***** EXCERPTED PASSAGE

Curry rice paradise

A selection of stir-fry dishes along the "khao gang" stretch of Thonglor Road

A selection of stir-fry dishes along the “khao gang” stretch of Thonglor Road

I always say I hate shopping, but that’s not true. I love shopping for food. I will happily use up the same amount of time usually spent staring at my phone on a couch at a Uniqlo somewhere, surfing through the aisles of a grocery store and looking through all the canned goods instead. You find out a lot about a place from the produce, condiments, and ready-made food on offer in its markets. And no question that food makes the best take-home souvenirs.

The raan khao gang, or “curry rice” stall, is the best approximation of the shopping experience that Thai street food has to offer. Vendors offer you a plate of rice (or, if you are in a southern Thai-type place, your choice of a plate of kanom jeen or fermented rice noodles) on which you have your choice of stir-fries, soups and curries with which to paint your blank, white “canvas”. I have usually seen a total of three toppings max, but theoretically, the sky is the limit. Sometimes, everything looks so wonderful that it’s easy to imagine having it all.

**********

--- WHAT YOU WILL DO ---
In the passage on curry rice stalls, what can diners choose instead of a plate of rice at a southern Thai-type place?

***** SUPPLIED MATERIAL

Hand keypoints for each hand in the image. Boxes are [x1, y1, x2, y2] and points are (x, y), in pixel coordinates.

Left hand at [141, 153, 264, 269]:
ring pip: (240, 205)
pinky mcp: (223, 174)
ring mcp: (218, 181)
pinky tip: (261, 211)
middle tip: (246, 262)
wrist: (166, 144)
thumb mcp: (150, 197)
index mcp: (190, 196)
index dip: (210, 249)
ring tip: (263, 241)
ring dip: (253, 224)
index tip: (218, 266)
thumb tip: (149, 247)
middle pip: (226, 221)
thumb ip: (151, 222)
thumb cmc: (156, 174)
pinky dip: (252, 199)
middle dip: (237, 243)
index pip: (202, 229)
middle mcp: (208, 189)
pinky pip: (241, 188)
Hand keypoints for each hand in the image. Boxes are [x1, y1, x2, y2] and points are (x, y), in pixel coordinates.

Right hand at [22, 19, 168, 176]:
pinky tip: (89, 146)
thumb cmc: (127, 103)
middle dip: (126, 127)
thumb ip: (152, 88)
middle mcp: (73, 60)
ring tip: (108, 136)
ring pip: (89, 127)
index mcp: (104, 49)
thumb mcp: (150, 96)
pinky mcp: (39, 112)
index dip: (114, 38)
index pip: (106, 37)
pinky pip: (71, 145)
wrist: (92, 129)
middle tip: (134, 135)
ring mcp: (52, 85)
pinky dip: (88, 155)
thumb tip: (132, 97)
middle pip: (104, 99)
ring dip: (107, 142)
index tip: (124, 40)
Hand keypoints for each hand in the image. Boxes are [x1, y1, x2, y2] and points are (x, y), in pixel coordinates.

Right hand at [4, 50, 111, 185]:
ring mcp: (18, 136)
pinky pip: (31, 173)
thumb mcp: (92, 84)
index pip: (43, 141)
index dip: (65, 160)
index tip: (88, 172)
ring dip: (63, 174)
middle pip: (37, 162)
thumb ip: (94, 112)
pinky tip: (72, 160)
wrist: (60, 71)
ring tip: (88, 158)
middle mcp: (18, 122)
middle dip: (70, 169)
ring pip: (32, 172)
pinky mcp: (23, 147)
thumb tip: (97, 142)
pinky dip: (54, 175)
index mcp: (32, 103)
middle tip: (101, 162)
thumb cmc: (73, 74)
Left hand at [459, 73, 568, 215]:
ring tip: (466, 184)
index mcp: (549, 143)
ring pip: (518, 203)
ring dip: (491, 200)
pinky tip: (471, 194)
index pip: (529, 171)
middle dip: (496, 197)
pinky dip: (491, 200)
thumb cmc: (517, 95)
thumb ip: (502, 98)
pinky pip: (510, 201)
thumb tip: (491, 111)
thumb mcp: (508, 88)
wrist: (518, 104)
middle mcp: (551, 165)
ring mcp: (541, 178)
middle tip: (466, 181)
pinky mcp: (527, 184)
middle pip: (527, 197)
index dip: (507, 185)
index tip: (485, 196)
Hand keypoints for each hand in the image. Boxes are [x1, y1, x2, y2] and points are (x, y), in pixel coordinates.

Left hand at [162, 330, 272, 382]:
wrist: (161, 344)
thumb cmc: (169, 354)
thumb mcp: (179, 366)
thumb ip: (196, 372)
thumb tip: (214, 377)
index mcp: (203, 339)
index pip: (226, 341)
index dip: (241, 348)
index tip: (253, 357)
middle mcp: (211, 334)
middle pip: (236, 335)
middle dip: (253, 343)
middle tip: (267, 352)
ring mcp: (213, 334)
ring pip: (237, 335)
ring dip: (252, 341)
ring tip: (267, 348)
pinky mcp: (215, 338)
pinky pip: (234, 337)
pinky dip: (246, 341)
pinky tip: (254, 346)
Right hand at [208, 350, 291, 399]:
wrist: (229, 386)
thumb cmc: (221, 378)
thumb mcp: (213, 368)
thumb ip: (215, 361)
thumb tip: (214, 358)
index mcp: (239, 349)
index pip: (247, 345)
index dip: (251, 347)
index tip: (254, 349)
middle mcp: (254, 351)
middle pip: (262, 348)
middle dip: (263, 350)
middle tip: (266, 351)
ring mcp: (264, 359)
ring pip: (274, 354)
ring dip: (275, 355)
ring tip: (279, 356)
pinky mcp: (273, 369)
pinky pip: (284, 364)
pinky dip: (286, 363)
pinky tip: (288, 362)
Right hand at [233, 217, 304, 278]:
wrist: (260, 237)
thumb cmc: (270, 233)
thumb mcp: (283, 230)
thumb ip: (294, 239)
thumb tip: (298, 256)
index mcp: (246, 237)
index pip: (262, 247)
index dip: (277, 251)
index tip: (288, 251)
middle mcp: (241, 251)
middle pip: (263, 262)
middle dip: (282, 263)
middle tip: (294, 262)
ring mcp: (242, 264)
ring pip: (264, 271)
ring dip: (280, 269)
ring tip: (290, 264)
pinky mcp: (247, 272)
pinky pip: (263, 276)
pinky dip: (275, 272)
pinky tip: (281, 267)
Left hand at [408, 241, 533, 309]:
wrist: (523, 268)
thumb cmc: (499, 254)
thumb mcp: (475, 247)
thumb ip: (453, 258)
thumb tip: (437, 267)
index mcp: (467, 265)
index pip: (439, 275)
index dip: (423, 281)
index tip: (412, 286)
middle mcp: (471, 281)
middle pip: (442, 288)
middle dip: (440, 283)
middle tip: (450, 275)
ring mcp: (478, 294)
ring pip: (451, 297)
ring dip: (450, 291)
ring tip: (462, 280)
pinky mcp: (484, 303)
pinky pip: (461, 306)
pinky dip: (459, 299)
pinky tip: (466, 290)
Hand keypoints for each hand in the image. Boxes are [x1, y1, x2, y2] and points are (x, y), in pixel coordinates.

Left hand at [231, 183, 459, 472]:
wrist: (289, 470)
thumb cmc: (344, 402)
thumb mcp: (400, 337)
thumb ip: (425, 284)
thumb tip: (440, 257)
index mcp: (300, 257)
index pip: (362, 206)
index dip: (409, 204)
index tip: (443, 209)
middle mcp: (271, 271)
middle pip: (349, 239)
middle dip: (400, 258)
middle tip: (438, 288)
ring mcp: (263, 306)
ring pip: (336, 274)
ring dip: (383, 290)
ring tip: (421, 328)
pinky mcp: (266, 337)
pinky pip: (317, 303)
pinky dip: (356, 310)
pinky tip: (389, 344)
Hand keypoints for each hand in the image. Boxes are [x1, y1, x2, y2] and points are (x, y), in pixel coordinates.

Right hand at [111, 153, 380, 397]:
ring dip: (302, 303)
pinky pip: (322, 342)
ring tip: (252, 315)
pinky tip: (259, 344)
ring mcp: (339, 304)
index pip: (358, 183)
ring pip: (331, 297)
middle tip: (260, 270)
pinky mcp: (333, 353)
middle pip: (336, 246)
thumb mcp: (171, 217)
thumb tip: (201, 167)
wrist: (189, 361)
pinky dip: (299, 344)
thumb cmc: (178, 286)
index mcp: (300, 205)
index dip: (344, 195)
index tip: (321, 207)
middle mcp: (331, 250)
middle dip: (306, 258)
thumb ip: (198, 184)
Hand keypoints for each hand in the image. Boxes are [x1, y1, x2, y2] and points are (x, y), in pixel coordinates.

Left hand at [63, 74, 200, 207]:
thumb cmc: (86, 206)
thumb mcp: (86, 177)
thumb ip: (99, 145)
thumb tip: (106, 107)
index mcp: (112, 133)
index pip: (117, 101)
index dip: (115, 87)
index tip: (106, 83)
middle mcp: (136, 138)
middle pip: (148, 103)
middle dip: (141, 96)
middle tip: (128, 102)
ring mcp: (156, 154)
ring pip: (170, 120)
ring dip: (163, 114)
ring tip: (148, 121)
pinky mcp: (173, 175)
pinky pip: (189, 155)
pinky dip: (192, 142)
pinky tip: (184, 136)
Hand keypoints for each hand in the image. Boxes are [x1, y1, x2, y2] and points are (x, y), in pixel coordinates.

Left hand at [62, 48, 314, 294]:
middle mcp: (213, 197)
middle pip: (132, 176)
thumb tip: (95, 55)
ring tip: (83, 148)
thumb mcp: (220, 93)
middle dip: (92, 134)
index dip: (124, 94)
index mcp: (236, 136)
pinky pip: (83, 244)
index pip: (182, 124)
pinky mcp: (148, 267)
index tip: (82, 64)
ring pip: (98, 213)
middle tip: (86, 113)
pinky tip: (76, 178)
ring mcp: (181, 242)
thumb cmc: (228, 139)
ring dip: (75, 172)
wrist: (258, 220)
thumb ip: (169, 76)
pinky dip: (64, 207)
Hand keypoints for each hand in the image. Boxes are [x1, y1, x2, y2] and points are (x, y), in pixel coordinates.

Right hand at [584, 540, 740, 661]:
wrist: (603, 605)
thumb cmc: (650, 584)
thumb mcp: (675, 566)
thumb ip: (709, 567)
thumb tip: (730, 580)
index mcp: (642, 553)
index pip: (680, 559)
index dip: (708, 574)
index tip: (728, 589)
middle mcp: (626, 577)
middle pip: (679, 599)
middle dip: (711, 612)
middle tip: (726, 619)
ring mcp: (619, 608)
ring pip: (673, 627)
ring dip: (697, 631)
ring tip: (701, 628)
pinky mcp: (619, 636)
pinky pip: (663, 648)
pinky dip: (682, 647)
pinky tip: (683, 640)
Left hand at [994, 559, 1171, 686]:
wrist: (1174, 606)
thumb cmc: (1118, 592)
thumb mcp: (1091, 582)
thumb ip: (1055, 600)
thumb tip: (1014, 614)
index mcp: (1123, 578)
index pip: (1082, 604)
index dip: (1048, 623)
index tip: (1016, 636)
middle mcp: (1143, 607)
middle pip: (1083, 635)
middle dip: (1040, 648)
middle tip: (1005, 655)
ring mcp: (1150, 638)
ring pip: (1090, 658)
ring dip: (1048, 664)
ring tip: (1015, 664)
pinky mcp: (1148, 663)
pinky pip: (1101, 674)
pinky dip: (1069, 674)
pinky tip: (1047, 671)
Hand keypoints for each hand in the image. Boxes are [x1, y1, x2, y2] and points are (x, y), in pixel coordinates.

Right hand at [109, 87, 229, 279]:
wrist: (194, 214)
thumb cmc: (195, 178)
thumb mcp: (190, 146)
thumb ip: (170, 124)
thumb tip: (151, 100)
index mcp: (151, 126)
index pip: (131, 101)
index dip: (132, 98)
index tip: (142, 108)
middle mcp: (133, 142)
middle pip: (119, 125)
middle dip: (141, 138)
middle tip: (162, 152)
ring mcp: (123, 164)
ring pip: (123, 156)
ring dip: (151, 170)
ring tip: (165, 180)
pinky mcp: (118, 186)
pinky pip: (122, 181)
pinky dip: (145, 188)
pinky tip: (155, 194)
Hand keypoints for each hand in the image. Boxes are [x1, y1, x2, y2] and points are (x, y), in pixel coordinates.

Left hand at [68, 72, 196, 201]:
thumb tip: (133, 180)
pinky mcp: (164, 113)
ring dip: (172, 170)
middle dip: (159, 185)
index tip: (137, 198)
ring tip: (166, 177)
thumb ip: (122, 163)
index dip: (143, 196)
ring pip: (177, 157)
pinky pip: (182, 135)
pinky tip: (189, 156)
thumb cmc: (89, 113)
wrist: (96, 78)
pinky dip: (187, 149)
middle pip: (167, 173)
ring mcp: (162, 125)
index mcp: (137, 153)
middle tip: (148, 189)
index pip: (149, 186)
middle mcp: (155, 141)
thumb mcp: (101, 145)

**********

--- ANSWER TO THE EXERCISE ---
A plate of kanom jeen, or fermented rice noodles.